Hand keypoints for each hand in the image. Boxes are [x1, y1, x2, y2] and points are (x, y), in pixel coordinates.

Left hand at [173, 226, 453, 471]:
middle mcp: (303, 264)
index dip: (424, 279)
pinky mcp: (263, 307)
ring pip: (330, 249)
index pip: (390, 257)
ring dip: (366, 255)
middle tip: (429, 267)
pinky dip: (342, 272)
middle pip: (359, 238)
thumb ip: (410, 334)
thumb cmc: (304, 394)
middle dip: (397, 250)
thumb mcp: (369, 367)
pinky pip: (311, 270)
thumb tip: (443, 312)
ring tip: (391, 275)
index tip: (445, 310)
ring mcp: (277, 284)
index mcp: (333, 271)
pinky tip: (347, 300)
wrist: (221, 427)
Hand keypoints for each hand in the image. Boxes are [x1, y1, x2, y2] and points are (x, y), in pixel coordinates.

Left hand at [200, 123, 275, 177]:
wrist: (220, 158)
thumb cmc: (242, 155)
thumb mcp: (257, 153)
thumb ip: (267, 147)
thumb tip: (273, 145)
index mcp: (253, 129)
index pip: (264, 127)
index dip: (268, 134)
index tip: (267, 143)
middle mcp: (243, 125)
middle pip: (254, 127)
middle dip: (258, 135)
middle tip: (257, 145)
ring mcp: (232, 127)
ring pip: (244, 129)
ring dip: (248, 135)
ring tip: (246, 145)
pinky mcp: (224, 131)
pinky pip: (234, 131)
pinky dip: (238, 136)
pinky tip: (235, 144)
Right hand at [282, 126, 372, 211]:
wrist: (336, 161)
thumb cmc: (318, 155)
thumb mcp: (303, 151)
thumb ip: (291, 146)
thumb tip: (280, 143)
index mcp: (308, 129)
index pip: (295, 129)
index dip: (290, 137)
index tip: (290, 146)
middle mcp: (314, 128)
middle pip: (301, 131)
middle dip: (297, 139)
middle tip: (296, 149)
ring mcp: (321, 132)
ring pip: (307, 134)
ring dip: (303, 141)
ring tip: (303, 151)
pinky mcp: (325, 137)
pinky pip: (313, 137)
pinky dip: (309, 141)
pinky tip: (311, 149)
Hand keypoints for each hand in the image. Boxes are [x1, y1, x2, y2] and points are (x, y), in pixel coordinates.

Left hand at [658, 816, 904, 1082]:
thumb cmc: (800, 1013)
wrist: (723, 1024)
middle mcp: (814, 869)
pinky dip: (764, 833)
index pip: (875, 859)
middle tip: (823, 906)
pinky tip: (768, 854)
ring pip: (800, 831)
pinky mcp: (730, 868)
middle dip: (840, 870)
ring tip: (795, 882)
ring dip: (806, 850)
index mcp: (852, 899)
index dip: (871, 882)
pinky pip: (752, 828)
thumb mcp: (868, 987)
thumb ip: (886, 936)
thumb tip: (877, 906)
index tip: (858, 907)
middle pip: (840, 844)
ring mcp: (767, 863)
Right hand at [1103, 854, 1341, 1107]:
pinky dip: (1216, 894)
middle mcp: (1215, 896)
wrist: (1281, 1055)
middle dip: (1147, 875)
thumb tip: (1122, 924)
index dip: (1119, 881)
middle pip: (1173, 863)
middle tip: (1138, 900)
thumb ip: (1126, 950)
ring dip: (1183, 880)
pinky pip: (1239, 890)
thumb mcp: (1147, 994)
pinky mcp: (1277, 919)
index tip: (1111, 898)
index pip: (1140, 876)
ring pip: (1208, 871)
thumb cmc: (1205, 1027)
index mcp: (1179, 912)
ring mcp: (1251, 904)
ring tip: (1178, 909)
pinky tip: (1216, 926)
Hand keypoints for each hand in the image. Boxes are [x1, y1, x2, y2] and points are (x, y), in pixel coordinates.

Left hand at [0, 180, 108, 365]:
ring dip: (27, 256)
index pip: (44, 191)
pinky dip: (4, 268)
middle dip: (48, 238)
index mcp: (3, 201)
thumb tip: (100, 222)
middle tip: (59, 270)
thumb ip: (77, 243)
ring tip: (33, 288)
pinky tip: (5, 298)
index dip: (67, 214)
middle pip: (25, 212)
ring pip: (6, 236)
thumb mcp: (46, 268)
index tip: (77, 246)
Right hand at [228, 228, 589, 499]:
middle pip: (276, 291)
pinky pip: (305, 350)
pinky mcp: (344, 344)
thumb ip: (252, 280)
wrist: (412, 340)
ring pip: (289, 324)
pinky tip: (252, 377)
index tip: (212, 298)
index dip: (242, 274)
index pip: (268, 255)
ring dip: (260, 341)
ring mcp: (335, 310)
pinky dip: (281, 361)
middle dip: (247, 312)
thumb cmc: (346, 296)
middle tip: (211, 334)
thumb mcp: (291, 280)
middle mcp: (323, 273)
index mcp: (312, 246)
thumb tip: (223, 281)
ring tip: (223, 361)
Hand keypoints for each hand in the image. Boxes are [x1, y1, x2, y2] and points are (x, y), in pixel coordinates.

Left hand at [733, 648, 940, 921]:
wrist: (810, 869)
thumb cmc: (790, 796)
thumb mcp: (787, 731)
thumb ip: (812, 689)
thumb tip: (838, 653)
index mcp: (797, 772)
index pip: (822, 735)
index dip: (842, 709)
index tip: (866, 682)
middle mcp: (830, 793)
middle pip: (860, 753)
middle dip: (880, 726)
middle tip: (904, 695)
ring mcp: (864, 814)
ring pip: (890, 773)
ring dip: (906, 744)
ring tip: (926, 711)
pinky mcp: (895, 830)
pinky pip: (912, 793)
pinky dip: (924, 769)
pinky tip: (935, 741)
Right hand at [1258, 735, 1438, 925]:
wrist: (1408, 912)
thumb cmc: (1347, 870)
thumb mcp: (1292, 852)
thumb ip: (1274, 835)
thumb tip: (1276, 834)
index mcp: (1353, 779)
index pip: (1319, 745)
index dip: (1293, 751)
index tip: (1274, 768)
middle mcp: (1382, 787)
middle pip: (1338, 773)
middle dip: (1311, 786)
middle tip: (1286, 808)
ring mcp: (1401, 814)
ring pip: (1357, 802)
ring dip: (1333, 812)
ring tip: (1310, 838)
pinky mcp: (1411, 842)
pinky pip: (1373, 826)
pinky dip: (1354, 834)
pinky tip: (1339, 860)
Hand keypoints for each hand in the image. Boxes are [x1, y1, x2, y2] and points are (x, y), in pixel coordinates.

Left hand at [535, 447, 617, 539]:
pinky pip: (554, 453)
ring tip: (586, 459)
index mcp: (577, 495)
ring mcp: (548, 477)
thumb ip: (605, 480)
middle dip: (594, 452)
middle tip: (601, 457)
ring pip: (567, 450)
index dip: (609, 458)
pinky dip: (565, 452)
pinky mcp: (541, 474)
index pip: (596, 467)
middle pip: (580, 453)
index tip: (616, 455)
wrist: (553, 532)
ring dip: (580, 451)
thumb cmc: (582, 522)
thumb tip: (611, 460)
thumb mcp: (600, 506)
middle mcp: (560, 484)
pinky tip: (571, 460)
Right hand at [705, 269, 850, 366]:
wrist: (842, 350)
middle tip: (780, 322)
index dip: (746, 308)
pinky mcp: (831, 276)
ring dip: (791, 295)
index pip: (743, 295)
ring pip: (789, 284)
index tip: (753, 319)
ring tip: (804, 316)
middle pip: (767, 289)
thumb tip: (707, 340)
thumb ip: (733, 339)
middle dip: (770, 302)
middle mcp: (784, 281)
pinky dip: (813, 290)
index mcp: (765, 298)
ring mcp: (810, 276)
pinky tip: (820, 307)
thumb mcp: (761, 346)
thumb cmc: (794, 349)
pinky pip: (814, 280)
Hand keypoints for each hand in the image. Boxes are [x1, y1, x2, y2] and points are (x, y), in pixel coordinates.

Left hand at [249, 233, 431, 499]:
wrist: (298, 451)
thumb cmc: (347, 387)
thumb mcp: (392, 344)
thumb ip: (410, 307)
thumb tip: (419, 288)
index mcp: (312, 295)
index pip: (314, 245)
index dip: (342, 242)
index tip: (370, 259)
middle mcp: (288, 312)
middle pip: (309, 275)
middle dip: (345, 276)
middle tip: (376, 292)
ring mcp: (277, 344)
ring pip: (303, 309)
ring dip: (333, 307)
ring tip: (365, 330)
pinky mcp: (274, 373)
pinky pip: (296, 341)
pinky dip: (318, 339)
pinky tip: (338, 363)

----

■ What this task involves ■
Find the lines that mention "wrist" in the entries and show them.

■ Response ■
wrist: (221, 427)
wrist: (220, 158)
wrist: (336, 161)
wrist: (723, 1024)
wrist: (1281, 1055)
wrist: (412, 340)
wrist: (810, 869)
wrist: (1408, 912)
wrist: (553, 532)
wrist: (842, 350)
wrist: (298, 451)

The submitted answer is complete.